As an artist in Greece you can't start as a freelancer being totally legal in terms of software. Our jobs here are low paid (because of the crisis) in comparison to the USA or to other European countries. The prices of the programs you need as a freelancer are not fair for our circumstances. So in my opinion open source is the only answer to be legal and competitive.

At this point I want to express my respect for the people who share their knowledge and work for a greater good, that way giving an opportunity to anyone who needs it.

Have you worked for any FOSS project or contributed in some way?

No, but it will be one of my main goals from now on.

How did you find out about Krita?

I admire David Revoy's and Ramon Miranda's work so I was curious when I saw both of them using Krita. So I started an online search.

What was your first impression?

As a professional illustrator I've worked almost with every application available on the market. Every application has its own special tools and most of the time I was jumping from one application to another. Krita was like using at least four of my favourite applications in one. Everything was in the right place. Very intuitive workflow. So my main feeling was like: "wow, these guys must be artists, they know what I want." After a short time I formatted my Windows laptop and I installed Linux Mint just to focus on Krita.

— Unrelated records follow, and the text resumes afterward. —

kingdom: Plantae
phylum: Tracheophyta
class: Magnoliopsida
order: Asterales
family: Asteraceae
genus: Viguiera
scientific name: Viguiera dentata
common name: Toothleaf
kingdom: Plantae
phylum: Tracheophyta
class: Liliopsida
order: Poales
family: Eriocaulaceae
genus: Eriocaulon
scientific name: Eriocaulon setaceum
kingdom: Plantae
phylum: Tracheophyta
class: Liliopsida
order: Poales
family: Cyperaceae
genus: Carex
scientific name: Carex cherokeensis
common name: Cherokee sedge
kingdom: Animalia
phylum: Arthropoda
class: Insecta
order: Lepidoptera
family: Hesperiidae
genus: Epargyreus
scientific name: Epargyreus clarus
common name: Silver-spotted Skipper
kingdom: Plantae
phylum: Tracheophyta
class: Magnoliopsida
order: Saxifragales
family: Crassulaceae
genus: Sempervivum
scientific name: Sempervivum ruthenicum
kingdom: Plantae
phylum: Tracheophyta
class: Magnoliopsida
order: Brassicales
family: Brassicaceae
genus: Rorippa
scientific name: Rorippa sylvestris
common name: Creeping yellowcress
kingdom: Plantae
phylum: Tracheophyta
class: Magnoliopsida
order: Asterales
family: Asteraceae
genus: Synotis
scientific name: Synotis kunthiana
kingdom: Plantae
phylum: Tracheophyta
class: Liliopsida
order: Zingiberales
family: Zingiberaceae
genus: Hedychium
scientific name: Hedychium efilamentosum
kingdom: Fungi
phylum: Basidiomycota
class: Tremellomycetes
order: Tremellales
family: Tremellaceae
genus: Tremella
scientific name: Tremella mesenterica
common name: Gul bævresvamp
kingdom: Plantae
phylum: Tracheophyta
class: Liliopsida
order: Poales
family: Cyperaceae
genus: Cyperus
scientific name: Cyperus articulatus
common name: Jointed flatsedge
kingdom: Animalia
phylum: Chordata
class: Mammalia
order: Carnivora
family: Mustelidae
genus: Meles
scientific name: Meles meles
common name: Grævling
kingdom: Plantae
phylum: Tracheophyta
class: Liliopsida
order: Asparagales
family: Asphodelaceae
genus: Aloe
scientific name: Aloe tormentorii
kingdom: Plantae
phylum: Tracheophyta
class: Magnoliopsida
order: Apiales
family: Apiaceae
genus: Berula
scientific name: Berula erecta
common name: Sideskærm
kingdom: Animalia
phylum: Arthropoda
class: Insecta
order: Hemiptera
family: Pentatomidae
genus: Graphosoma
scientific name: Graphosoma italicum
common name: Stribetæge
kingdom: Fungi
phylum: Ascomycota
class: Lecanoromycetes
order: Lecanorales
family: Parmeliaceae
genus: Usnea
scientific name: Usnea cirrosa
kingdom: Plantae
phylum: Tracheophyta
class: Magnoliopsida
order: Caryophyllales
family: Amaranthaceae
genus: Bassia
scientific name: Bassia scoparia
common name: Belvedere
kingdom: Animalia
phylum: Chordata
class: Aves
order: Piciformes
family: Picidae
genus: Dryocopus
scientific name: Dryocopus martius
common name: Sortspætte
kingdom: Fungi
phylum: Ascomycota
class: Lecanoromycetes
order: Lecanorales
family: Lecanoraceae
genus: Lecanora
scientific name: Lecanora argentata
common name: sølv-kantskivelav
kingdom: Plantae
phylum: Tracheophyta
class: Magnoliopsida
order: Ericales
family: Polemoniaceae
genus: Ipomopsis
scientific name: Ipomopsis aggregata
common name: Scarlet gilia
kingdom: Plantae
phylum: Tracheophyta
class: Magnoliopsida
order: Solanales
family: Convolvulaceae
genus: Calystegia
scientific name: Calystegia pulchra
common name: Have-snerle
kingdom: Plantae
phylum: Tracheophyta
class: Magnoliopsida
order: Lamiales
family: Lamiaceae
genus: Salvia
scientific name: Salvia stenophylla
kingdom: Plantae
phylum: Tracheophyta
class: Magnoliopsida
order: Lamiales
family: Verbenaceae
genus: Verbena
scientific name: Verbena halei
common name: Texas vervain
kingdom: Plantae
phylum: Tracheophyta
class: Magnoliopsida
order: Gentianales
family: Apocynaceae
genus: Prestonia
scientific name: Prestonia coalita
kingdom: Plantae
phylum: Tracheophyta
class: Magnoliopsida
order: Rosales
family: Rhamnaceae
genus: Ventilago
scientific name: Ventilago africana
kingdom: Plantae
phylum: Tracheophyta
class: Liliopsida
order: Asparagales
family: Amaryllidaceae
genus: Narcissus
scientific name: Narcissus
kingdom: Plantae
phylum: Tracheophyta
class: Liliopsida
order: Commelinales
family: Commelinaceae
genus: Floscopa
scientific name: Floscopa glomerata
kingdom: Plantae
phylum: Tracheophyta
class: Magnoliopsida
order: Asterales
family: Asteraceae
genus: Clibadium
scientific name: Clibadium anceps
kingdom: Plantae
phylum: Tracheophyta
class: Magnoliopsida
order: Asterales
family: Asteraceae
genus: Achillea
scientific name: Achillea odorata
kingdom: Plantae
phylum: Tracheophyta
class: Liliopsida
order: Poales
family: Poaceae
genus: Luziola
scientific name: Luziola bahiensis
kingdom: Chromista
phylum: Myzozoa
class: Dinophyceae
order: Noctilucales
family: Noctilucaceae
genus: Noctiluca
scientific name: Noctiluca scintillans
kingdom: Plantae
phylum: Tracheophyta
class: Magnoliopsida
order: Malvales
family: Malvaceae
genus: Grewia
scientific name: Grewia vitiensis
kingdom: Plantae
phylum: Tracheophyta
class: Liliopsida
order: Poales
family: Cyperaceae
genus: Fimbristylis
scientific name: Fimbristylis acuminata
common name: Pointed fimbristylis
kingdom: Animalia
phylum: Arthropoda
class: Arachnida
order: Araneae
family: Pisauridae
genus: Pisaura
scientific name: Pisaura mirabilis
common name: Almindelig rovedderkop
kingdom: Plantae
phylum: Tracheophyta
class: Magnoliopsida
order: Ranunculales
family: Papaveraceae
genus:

What do you love about Krita?

Krita has all you need to start and finish your artwork in one program. The brush engine is superb! The stabilizer is incredible! I'm in love with the pop up menu! The transform tool is unique! The "E" button is so handy ! The symmetry and multi brush tool is a must have!

So I could make a list of at least a hundred things that I really like. But the most important is that I enjoy using it. And this alone makes me more productive by using Krita.

What do you think needs improvement in Krita? Also, anything that you really hate?

There is nothing I hate. Of course some tools could go further and I'm 100% sure that Krita's development team will go beyond any expectations with this program in the future. Yes, the popup menu could do more things like layer, move and transform tasks. Maybe they could implement different menus like Maya's pie menu, that way you could stay longer in fullscreen mode. Maybe it would be useful to have an option to remember the last tool settings and who knows what else. But even now it has everything you need.

So no hate, just love!!!

In your opinion, what sets Krita apart from the other tools that you use?

When I work digitally I hate to deal with the program. Some applications are like they are made to get in your way. And even if you know all shortcuts, most of the time you can't really focus on the creative part of your job.

Krita is different. After a short while using it you can focus on your art. The application becomes second nature.

And to come back to the community: I think Krita has one of the best communities out there. It is amazing what these guys share (libraries of brushes and patterns, templates, amazing tutorials, their work...) They make a perfect program even better!

If you had to pick one favourite of all your work done in Krita so far, what would it be?

It is one of my first drawings in Krita. I was amazed with the symmetry tool and the brushes I downloaded from the community. So every time I see this drawing it calls this feeling to mind.

What is it that you like about it? What brushes did you use in it?

I enjoyed the creation process. If I had to explain the feeling, it would be like, someone asks you to take his Ferrari for a ride! Yesss!

About the brushes, I made this piece right after I downloaded a dozen brush libraries from the community. So as you see I used them almost all! He, he!

Would you like to share it with our site visitors?

Of course, it would be my pleasure!

Anything else you'd like to share?

I'm relatively new to Krita, and anything I use right now is other people's brushes, patterns, templates... I was so happy finding all the free goodies from the community so I will try to do the same. I promise!